El malecón de Barranco siempre
era un buen lugar para correr. Más aún para Andrea, una exitosísima empresaria,
dueña de la compañía más grande de cervezas del Perú.
Andrea llevaba una vida bastante complicada,
no obstante muy común en los grandes empresarios, lo bueno es que ella era
hiperactiva. Ni bien llegaba de su jornada laboral, se ponía su conjunto
deportivo de NIKE y salía cual bala de cañón. Su departamento se situaba a la
altura del Chipoco. Ella recorría desde ahí hasta el parque de Barranco ida y
vuelta. No era una mala mujer. No era despilfarradora, ni vanidosa. No era
soberbia ni mentirosa. Era más bien una buena persona, inteligente, previsoramente
astuta, talentosa, honrada, pero lo más importante, exitosa. Por eso más de una
persona la quería muerta. Les jodía el negocio, no había punto de comparación
entre su empresa y el resto de cerveceras.
Ella no se daba por aludida y
seguía su vida.
Ese viernes y el fin de esa
semana tan complicada por fin llegaron. Andrea sacó su conjunto y se dispuso a
salir de casa. Era más o menos las cinco y media de la tarde. El viento corría
tan fuerte que la flácida mujer casi ni podía correr.
Francisco yacía en su cama. Sabía
lo que iba a pasar. Su corazón se aceleraba cada vez más, no podía controlar
las pulsaciones, hasta que por fin se paró. Como si fuese un reflejo se dirigió
al piano y lo abrió. Los nervios le
recorrían todo su ser, la necesidad de tocar a Beethoven era impostergable e
inmediata. Sacó de sus partituras la de la “Sonata Patética” y la acomodó en el
atril. El sudor empezó a descender por su frente, las lágrimas por sus
mejillas.
Andrea corría por el malecón,
con sus audífonos y su infaltable Ipod escuchando electrónica para mantener el
ritmo. Cuando se hallaba más o menos a la altura de Saenz Peña todo se volvió
más frío y el inexplicable miedo la invadió.
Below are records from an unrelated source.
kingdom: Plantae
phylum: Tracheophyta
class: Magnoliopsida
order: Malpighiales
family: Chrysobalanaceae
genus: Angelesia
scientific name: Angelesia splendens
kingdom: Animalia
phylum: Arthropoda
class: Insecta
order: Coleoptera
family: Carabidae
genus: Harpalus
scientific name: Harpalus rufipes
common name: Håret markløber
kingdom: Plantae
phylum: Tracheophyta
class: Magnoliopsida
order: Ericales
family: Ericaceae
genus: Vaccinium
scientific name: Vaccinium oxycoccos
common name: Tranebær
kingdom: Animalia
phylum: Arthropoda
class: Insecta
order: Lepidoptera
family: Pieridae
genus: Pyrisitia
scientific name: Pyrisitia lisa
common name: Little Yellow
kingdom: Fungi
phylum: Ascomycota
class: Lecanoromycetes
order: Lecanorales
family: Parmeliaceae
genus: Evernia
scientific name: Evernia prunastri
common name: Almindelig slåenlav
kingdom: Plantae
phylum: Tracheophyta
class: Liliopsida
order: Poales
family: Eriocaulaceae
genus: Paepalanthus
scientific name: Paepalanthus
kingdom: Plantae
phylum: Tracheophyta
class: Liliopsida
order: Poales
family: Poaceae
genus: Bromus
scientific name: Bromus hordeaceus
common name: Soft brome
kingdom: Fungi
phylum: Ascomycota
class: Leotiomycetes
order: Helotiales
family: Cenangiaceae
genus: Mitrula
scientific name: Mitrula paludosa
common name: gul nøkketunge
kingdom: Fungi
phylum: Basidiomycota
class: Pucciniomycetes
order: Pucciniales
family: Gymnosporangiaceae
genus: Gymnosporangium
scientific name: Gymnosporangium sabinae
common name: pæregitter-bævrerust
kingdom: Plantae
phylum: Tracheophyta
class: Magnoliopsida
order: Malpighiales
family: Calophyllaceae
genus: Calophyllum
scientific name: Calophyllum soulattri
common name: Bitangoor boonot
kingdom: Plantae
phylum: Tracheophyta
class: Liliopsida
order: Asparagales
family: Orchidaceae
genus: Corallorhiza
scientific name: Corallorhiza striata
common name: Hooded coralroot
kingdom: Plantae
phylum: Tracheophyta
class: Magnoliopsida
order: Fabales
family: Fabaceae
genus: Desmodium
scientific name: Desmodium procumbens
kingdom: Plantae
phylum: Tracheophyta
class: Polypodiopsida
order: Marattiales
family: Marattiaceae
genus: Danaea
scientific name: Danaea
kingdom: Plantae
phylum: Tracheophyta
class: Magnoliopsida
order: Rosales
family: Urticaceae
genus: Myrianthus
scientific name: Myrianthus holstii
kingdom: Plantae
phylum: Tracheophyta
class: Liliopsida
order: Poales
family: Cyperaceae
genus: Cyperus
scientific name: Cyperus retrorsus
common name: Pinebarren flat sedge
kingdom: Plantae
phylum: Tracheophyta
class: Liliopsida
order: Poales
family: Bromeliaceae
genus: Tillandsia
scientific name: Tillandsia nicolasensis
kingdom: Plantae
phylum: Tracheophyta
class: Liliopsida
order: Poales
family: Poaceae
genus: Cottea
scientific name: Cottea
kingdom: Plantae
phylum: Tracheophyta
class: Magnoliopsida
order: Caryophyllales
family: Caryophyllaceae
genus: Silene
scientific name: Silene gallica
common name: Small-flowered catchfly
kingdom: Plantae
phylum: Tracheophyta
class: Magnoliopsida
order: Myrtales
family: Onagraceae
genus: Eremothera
Como si fuera un martillo,
clavó sus manos en el piano, produciendo un rotundo y duradero do menor. Era el
comienzo del fin. La secuencia de notas era terrorífica. Francisco empezó a
sudar más, su espalda estaba empapada.
Andrea se fue deteniendo,
previendo la situación con la intuición característica de las mujeres. De la
parte trasera del arbusto colindante con la vereda salió un hombre enmascarado
de contextura gruesa y talla mediana.
El sol mayor fue hipócrita,
seguido por un rotundo fa sostenido menor. El pianista estaba líbido. Sin
embargo, siguió tocando, como si fuese indispensable. Su corazón simulaba ser
el de un ratón.
-Hola Andrea –dijo con tono
burlón y altanero.
-¿Quién eres y qué quieres de
mí? –chilló la empresaria, invadida por el pánico
-Pasaba por aquí para decirte
que el éxito y la fama son el peor castigo del hombre. –declaró el hombre firme
a su enunciado – Ah, y por cierto, voltea. ¡Que tengas suerte en tu próxima
vida!
Los acordes iban y venían, la
velocidad de las notas y de su corazón era cada vez mayor. La crudeza de la
sonata lo empeoraba todo. El pianista no resistió y cayó desplomado al suelo,
aún sudoroso y con el mismo semblante tétrico. La velocidad se detuvo con el
acorde decisivo.
Su verdugo estaba dos pasos
atrás de ella, con un revolver apuntándole en el cráneo. Jaló el gatillo y todo
oscureció. La sangre recorrió todo su cuerpo. ¿Testigos? No había.